For cheap power, change model

Kenya Power

Kenya Power’s problems basically start with the unwillingness by the government to take difficult decisions to reform and streamline the electricity sector.

Photo credit: File | Nation Media Group

Kenya Power has yet again reported losses in the latest financial results published last week. Well, I won’t dwell too much on the details, lest I sound like a broken record.

Still, the publication of the utility company’s financial results, is a good time to discuss policy failures in the broader electricity sector that continue to consign the consumer to a regime of consistently rising prices.

Kenya Power’s problems basically start with the unwillingness by the government to take difficult decisions to reform and streamline the electricity sector.

When electricity consumer prices go up, or whenever we experience frequent outages, the public outrage is directed at this single off-taker. Nobody seems to know what needs to be done differently.

Yet what we have now is a confused combination of a regulated and deregulated marketplace.

We must accept that the existing model for calculating pricing is totally broken. How can you expect a company to operate profitably when both the price at which it buys its raw material and the price at which it sells to retailers is controlled by some lazy bureaucrats sitting on armchairs in a government offices?

Headed nowhere

Make no mistake: I am not making excuses for the years of corruption and mismanagement we have seen at Kenya Power. I merely question the economic model and policy failures that touch on the broader electricity industry. Until we change the model and confront the shortcomings in the broader regulation of the electricity sector, we are headed nowhere.

We must, for instance, address the case for restoring a balance in the sharing of investment risks and profits between industry players, mismatches in the setting of wholesale and retailer prices, regular updating of the least-cost power development plan and automatic and prompt reimbursement by the government of costs for services that have to be extended to the public at subsidised prices.

A sustainable revival of the financial fortunes of Kenya Power will not happen if you don’t change the broken model — not even if you give the job to experts from Mars or even a committee of arch-angles. This is a lopsided financial and pricing model that rewards electricity producers but gives little incentives to the transmission and distribution side of the equation.

Create artificial demand

When you give incentives to players in such a lopsided manner, you create artificial demand for investment on one side of the sector. This investment — both public and private — in electricity distribution and transmission has been growing half as quickly as that in the generation side of the business.

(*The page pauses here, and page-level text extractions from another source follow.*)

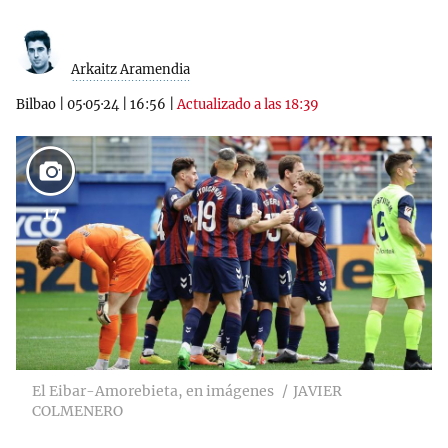
Arkaitz Aramendia
Bilbao
|
05·05·24
|
16:56
|
Actualizado a las 18:39
17
El Eibar-Amorebieta, en imágenes
JAVIER
COLMENERO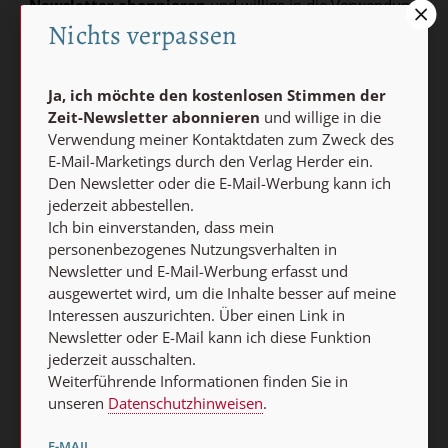
Newsletter abonnieren
und willige in die Verwendung
Nichts verpassen
meiner Kontaktdaten zum Zweck des E-Mail-Marketings
durch den Verlag Herder ein. Den Newsletter oder die E-
Mail-Werbung kann ich jederzeit abbestellen.
Ja, ich möchte den kostenlosen Stimmen der
Ich bin einverstanden, dass mein personenbezogenes
Zeit-Newsletter abonnieren
und willige in die
Nutzungsverhalten in Newsletter und E-Mail-Werbung
Verwendung meiner Kontaktdaten zum Zweck des
erfasst und ausgewertet wird, um die Inhalte besser auf
E-Mail-Marketings durch den Verlag Herder ein.
meine Interessen auszurichten. Über einen Link in
Den Newsletter oder die E-Mail-Werbung kann ich
Newsletter oder E-Mail kann ich diese Funktion jederzeit
jederzeit abbestellen.
ausschalten.
Ich bin einverstanden, dass mein
Weiterführende Informationen finden Sie in unseren
personenbezogenes Nutzungsverhalten in
Datenschutzhinweisen
.
Newsletter und E-Mail-Werbung erfasst und
ausgewertet wird, um die Inhalte besser auf meine
Interessen auszurichten. Über einen Link in
E-MAIL
Newsletter oder E-Mail kann ich diese Funktion
jederzeit ausschalten.
Weiterführende Informationen finden Sie in
unseren
Datenschutzhinweisen
.
Jetzt anmelden
E-MAIL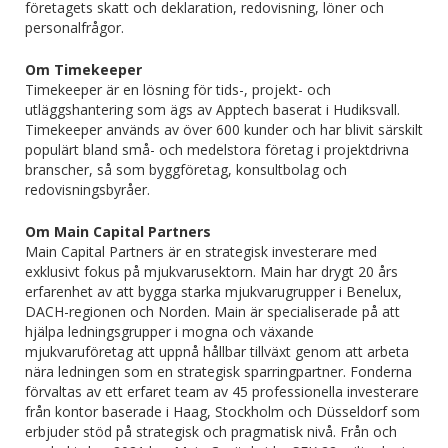
företagets skatt och deklaration, redovisning, löner och
personalfrågor.
Om Timekeeper
Timekeeper är en lösning för tids-, projekt- och
utläggshantering som ägs av Apptech baserat i Hudiksvall.
Timekeeper används av över 600 kunder och har blivit särskilt
populärt bland små- och medelstora företag i projektdrivna
branscher, så som byggföretag, konsultbolag och
redovisningsbyråer.
Om Main Capital Partners
Main Capital Partners är en strategisk investerare med
exklusivt fokus på mjukvarusektorn. Main har drygt 20 års
erfarenhet av att bygga starka mjukvarugrupper i Benelux,
DACH-regionen och Norden. Main är specialiserade på att
hjälpa ledningsgrupper i mogna och växande
mjukvaruföretag att uppnå hållbar tillväxt genom att arbeta
nära ledningen som en strategisk sparringpartner. Fonderna
förvaltas av ett erfaret team av 45 professionella investerare
från kontor baserade i Haag, Stockholm och Düsseldorf som
erbjuder stöd på strategisk och pragmatisk nivå. Från och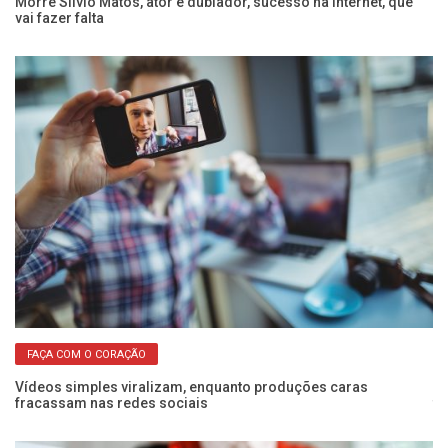
de
Morre Silvio Matos, ator e dublador, sucesso na Internet, que
Ag
vai fazer falta
Cr
FAÇA COM O CORAÇÃO
Vídeos simples viralizam, enquanto produções caras
“”
fracassam nas redes sociais
fo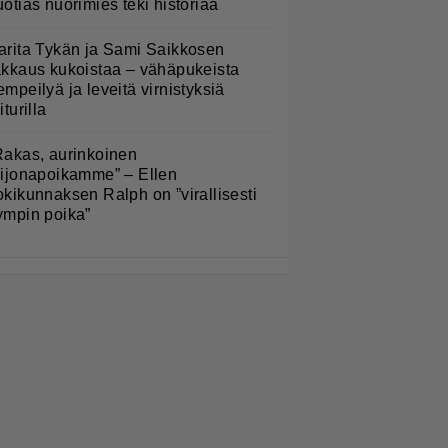
uotias nuorimies teki historiaa
arita Tykän ja Sami Saikkosen
akkaus kukoistaa – vähäpukeista
empeilyä ja leveitä virnistyksiä
iturilla
Rakas, aurinkoinen
eijonapoikamme” – Ellen
okikunnaksen Ralph on ”virallisesti
ympin poika”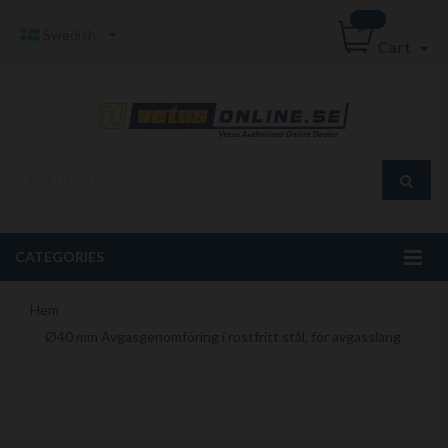
Swedish
Cart
CATEGORIES
Hem
Ø40 mm Avgasgenomföring i rostfritt stål, för avgasslang
Hoppa
till
slutet
av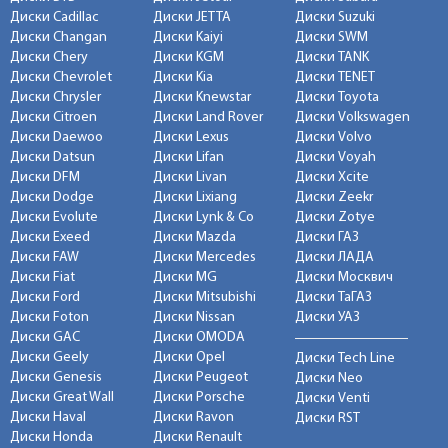
Диски Cadillac
Диски JETTA
Диски Suzuki
Диски Changan
Диски Kaiyi
Диски SWM
Диски Chery
Диски KGM
Диски TANK
Диски Chevrolet
Диски Kia
Диски TENET
Диски Chrysler
Диски Knewstar
Диски Toyota
Диски Citroen
Диски Land Rover
Диски Volkswagen
Диски Daewoo
Диски Lexus
Диски Volvo
Диски Datsun
Диски Lifan
Диски Voyah
Диски DFM
Диски Livan
Диски Xcite
Диски Dodge
Диски Lixiang
Диски Zeekr
Диски Evolute
Диски Lynk & Co
Диски Zotye
Диски Exeed
Диски Mazda
Диски ГАЗ
Диски FAW
Диски Mercedes
Диски ЛАДА
Диски Fiat
Диски MG
Диски Москвич
Диски Ford
Диски Mitsubishi
Диски ТаГАЗ
Диски Foton
Диски Nissan
Диски УАЗ
Диски GAC
Диски OMODA
Диски Geely
Диски Opel
Диски Tech Line
Диски Genesis
Диски Peugeot
Диски Neo
Диски Great Wall
Диски Porsche
Диски Venti
Диски Haval
Диски Ravon
Диски RST
Диски Honda
Диски Renault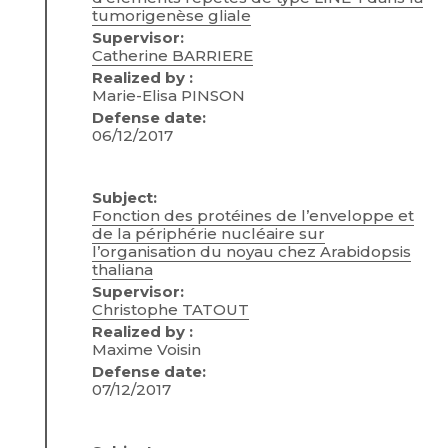
tumorigenèse gliale
Supervisor:
Catherine BARRIERE
Realized by :
Marie-Elisa PINSON
Defense date:
06/12/2017
Subject:
Fonction des protéines de l’enveloppe et
de la périphérie nucléaire sur
l’organisation du noyau chez Arabidopsis
thaliana
Supervisor:
Christophe TATOUT
Realized by :
Maxime Voisin
Defense date:
07/12/2017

Ever asked yourself why the queue of merchants interested in investing in power plants grows longer by the day?

Basically, the logic the government employs runs as follows: License as many merchant power plants as they come and leave it to the consumer to absorb the cost of market distortions that might arise through periodic tariff applications by Kenya Power. Chopped logic and unworkable economics, if you ask me.

This model explains the artificial demand for power purchase agreements and licences that we have today.  Some 34 power purchase agreements have been signed and issued to merchant power plants. Three — Malindi Solar (40 Mw), Eldosol Solar (40 megawatts) , Solenkei Solar (40MW) and Kipeto Wind (100MW) — are ready to roll, having served Kenya Power with commercial operation dates.

In the circumstances, Kenya Power has predictably responded by lodging an application for tariff increases with the Energy and Petroleum Regulatory Authority (Epra). These were factored in the power purchase agreements. It begs the question: If this latest tariff application is not approved, where will Kenya Power get the revenues to pay for the power which the new merchants will pump into the grid?

Mark you, these are ‘take or pay’ agreements that oblige you to pay the merchants an animal called ‘capacity charges’ in the case of thermal plants and ‘deemed energy costs’ for wind and solar power — whether you take the power or not.

Ponder this: Consumer electricity prices are State-controlled through Epra. So are producer prices by the industry regulator. Feed-in tariffs for solar and wind energy are administratively determined by the Ministry of Energy and Epra.

Therefore, when it comes power purchase agreements with the merchants, Kenya Power is only invited at the end of the tail, forced to negotiate prices with politically connected merchants who, invariably, have friends in high places.

We have a pricing regime where the off-taker is left in the middle to burn the candle from both ends: On one end, the price of the raw material it uses is controlled by the government. Without a complete overhaul of the system of regulating and setting of wholesale prices of power, we will never get cheap electricity.